#### Task goal:
Leaving out the images, reproduce every line of the data that follows exactly.

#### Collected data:
┄┄┄┄┄┄┄┄┄┄

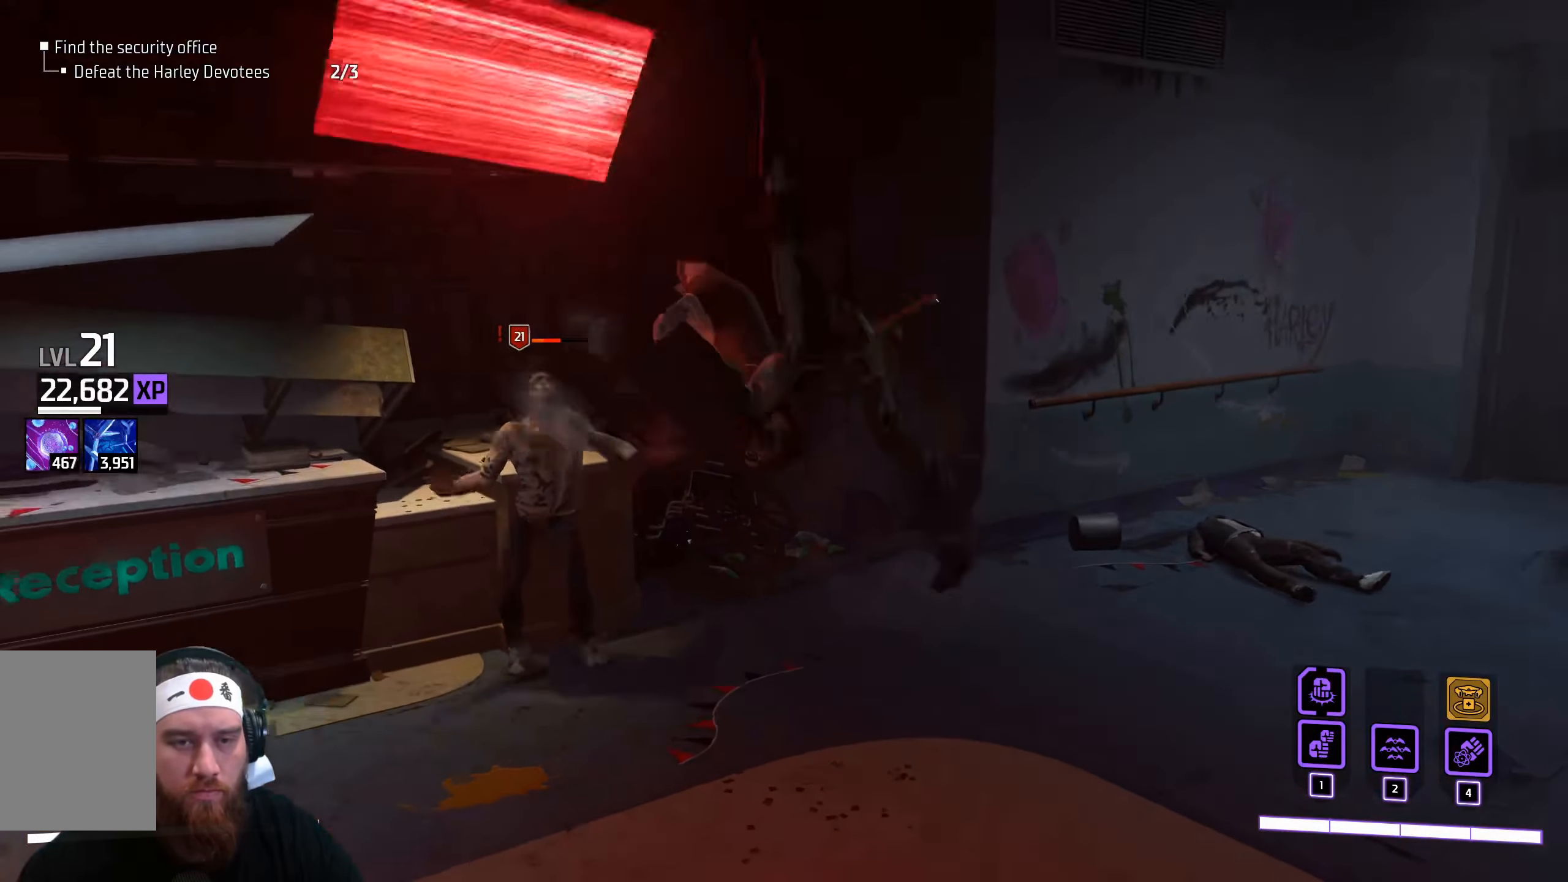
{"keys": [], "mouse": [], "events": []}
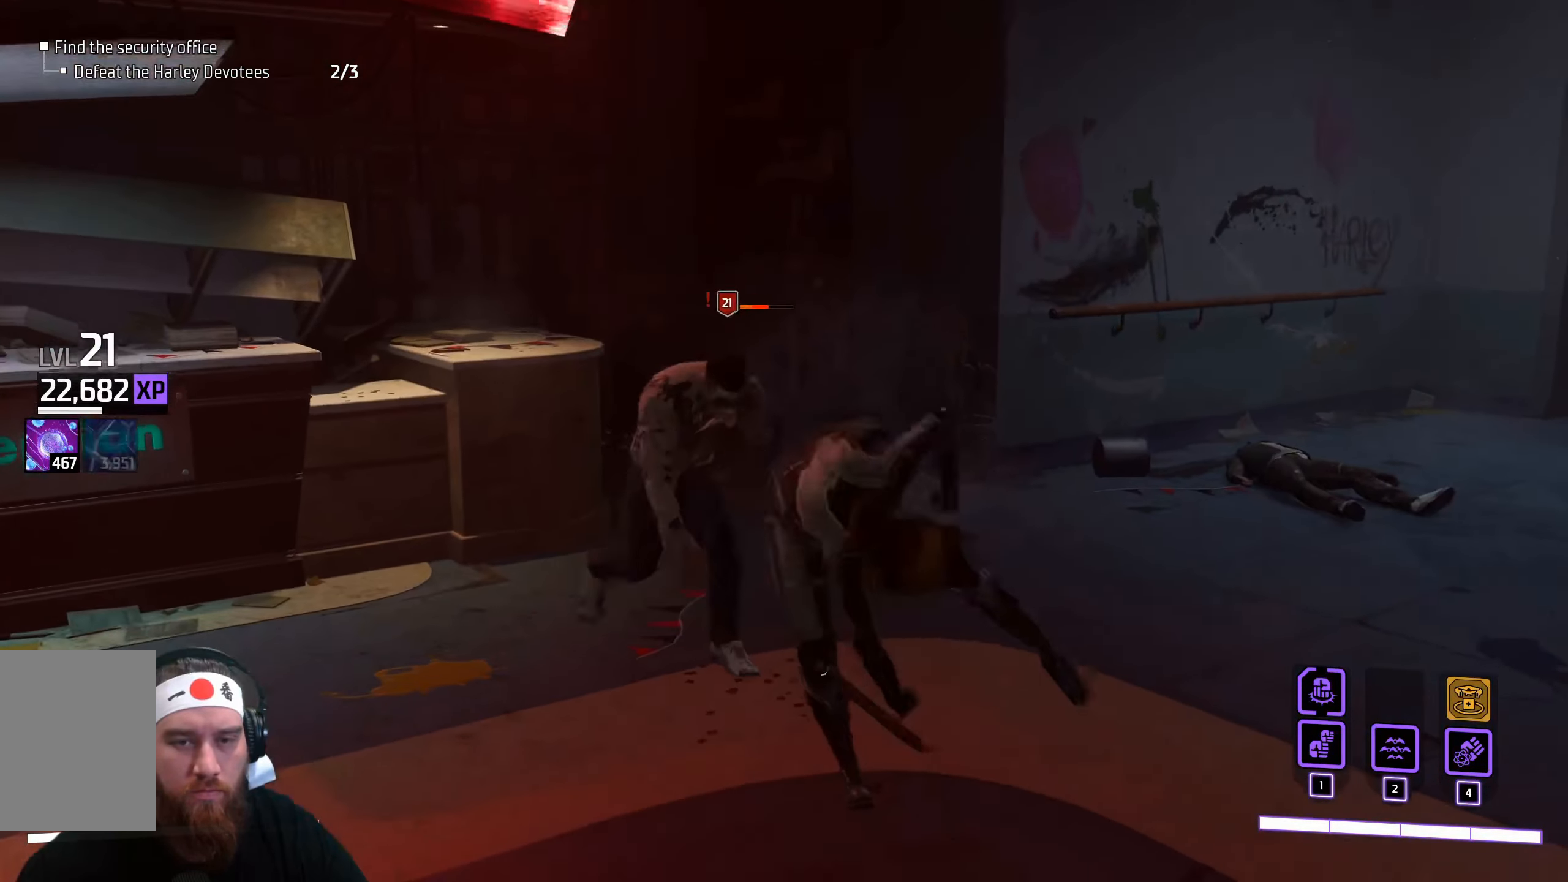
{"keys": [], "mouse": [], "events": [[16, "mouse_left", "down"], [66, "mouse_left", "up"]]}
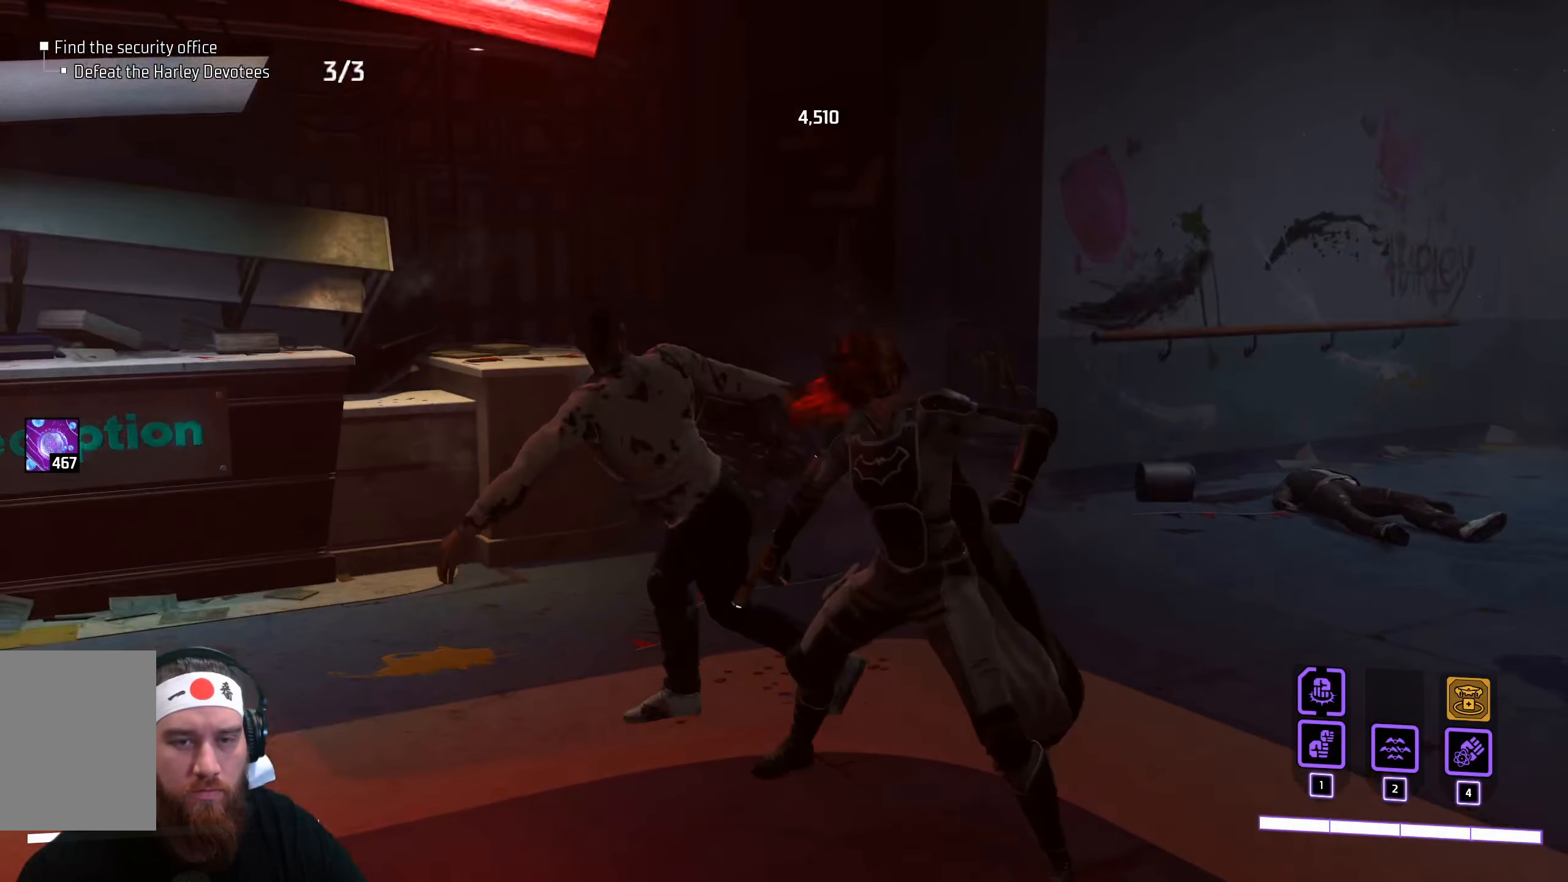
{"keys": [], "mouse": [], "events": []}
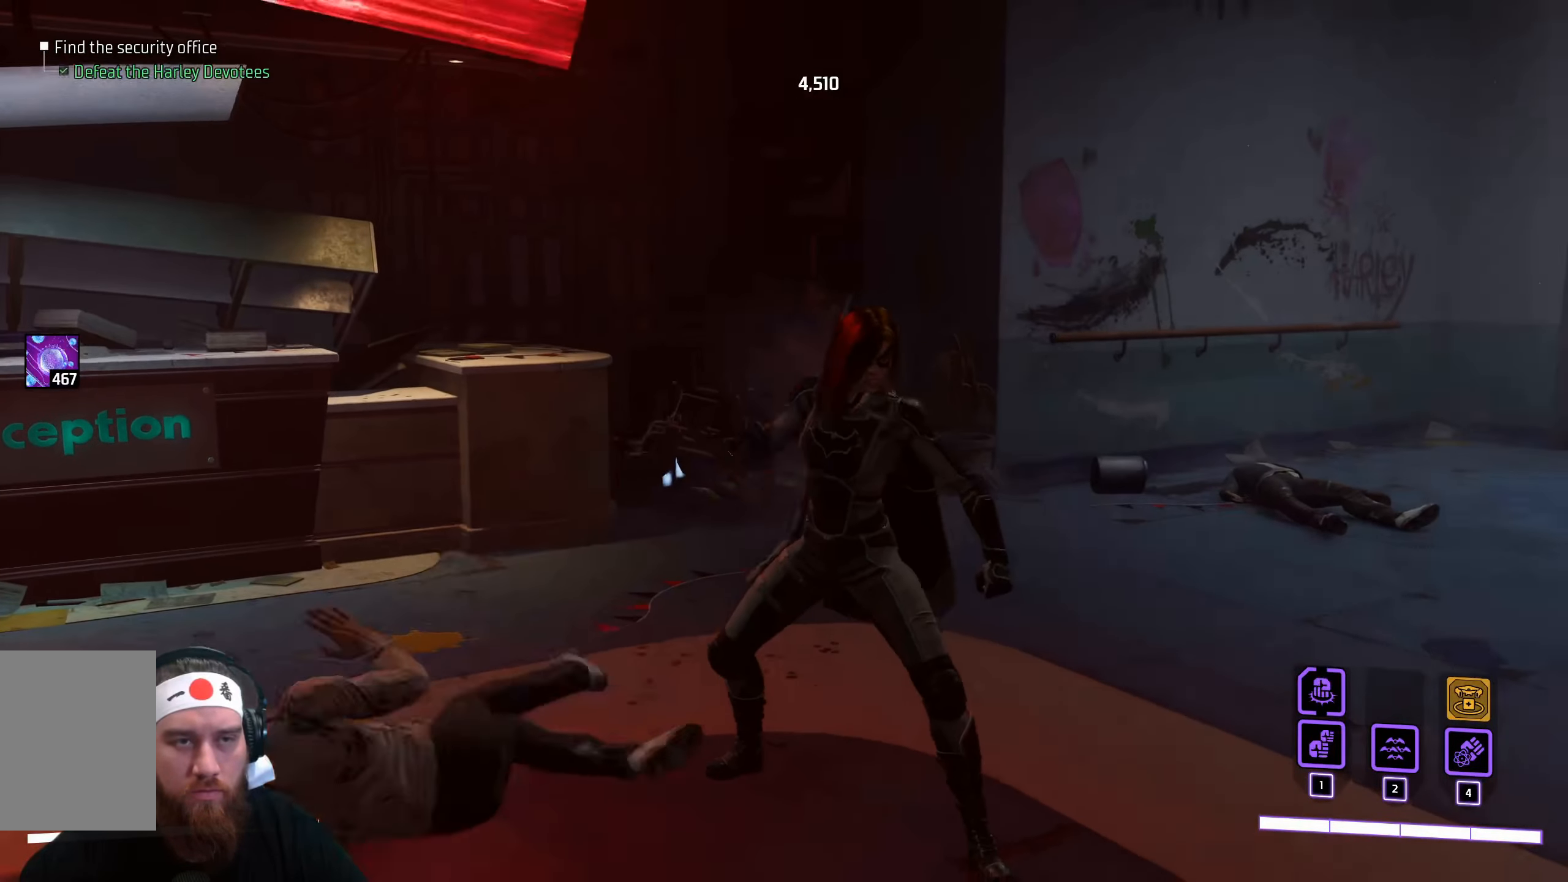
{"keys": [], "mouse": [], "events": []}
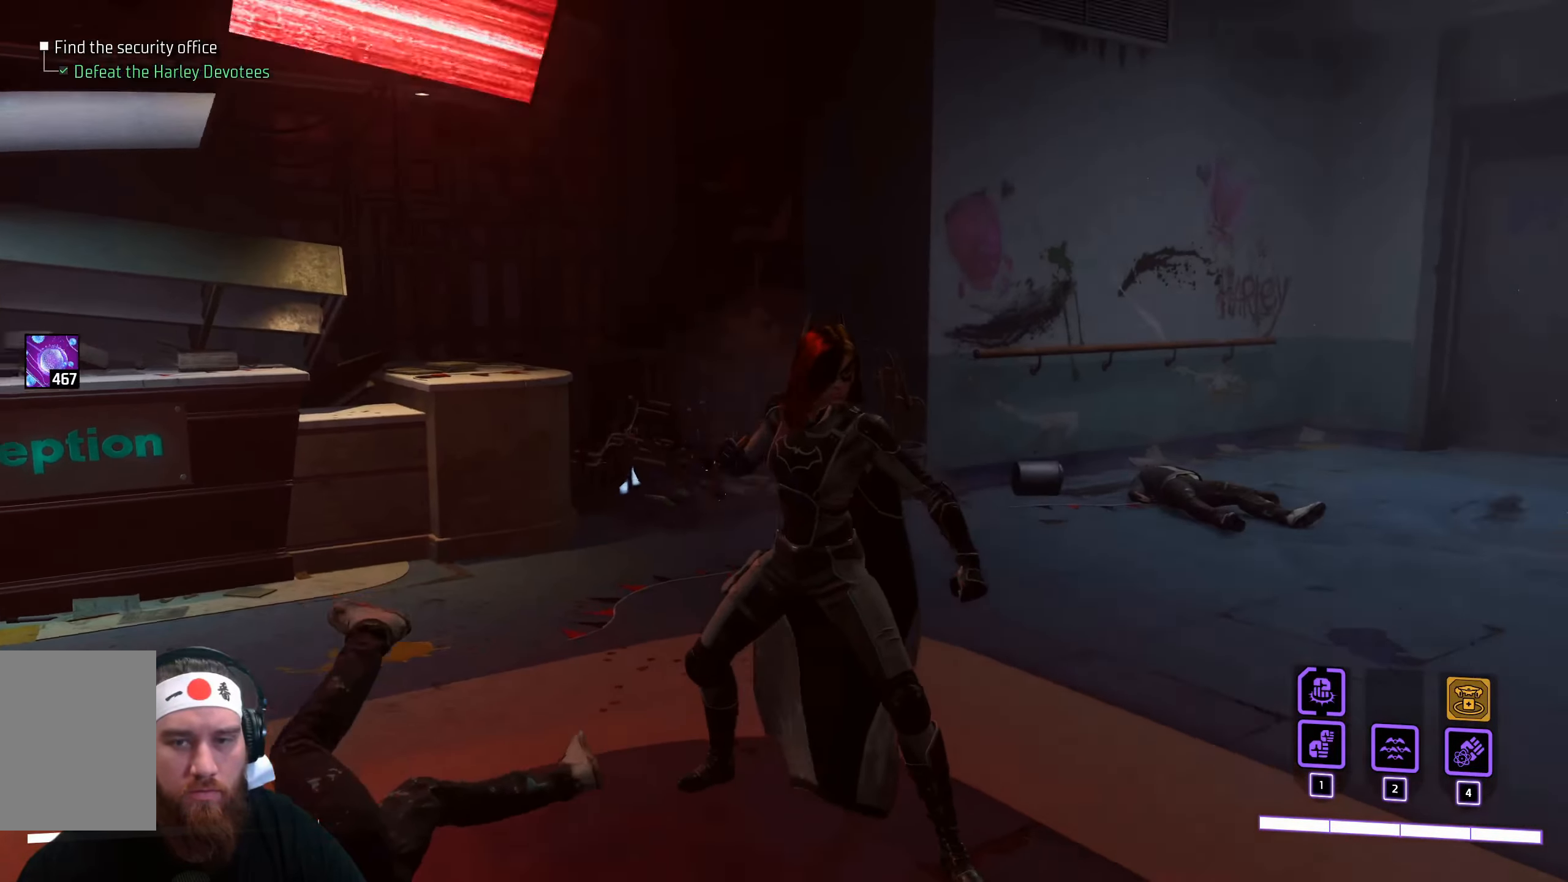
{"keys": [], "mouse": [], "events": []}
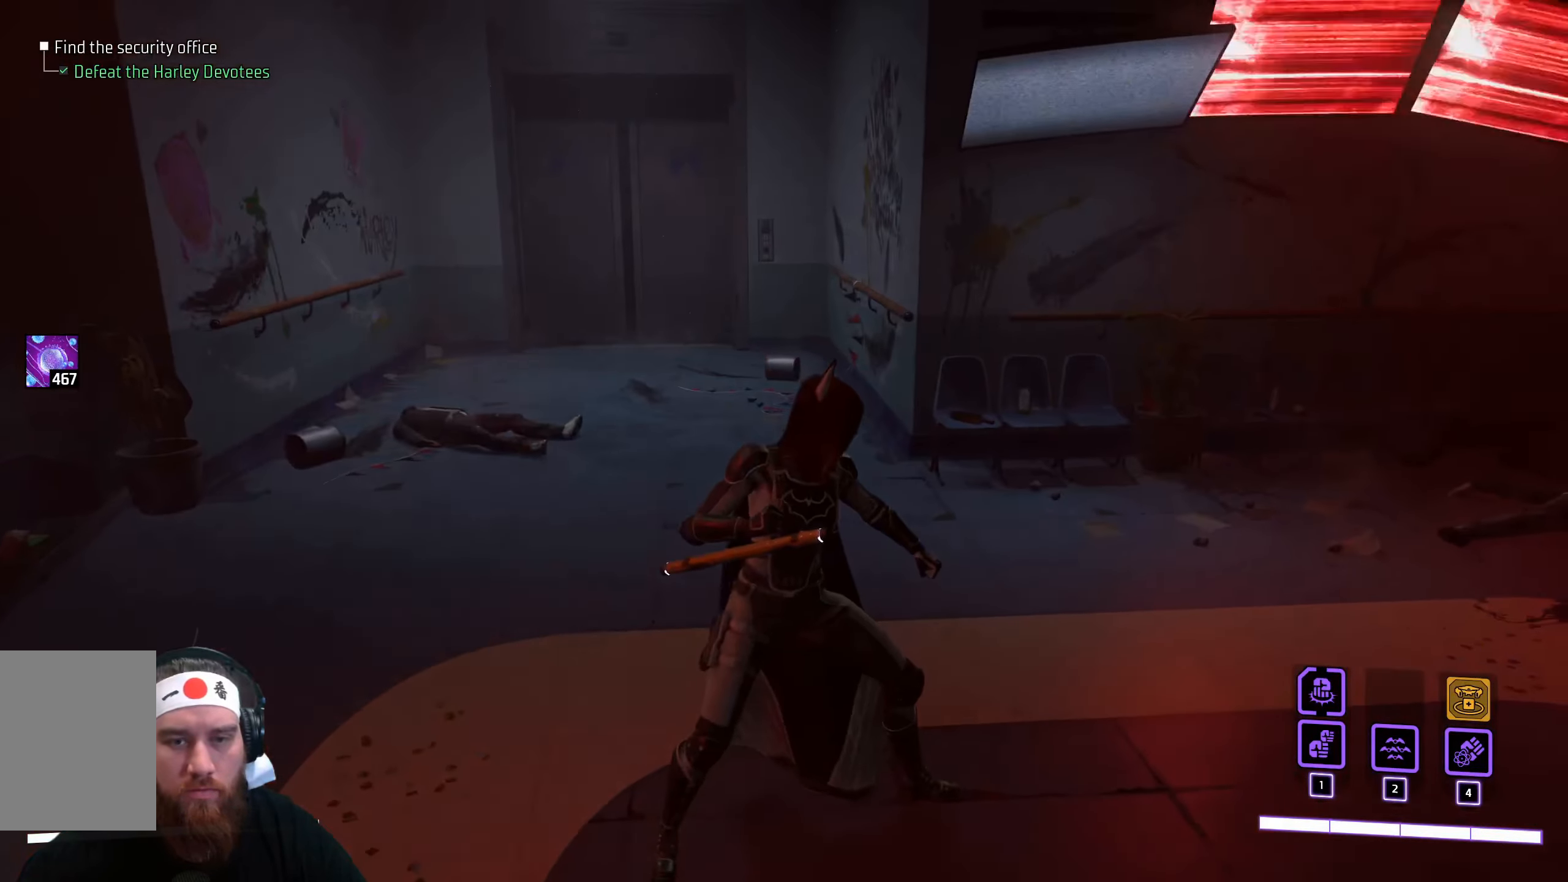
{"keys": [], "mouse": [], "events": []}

┄┄┄┄┄┄┄┄┄┄

#### Solution to the problem:
{"keys": [], "mouse": [], "events": []}
{"keys": [], "mouse": [], "events": [[16, "mouse_left", "down"], [66, "mouse_left", "up"]]}
{"keys": [], "mouse": [], "events": []}
{"keys": [], "mouse": [], "events": []}
{"keys": [], "mouse": [], "events": []}
{"keys": [], "mouse": [], "events": []}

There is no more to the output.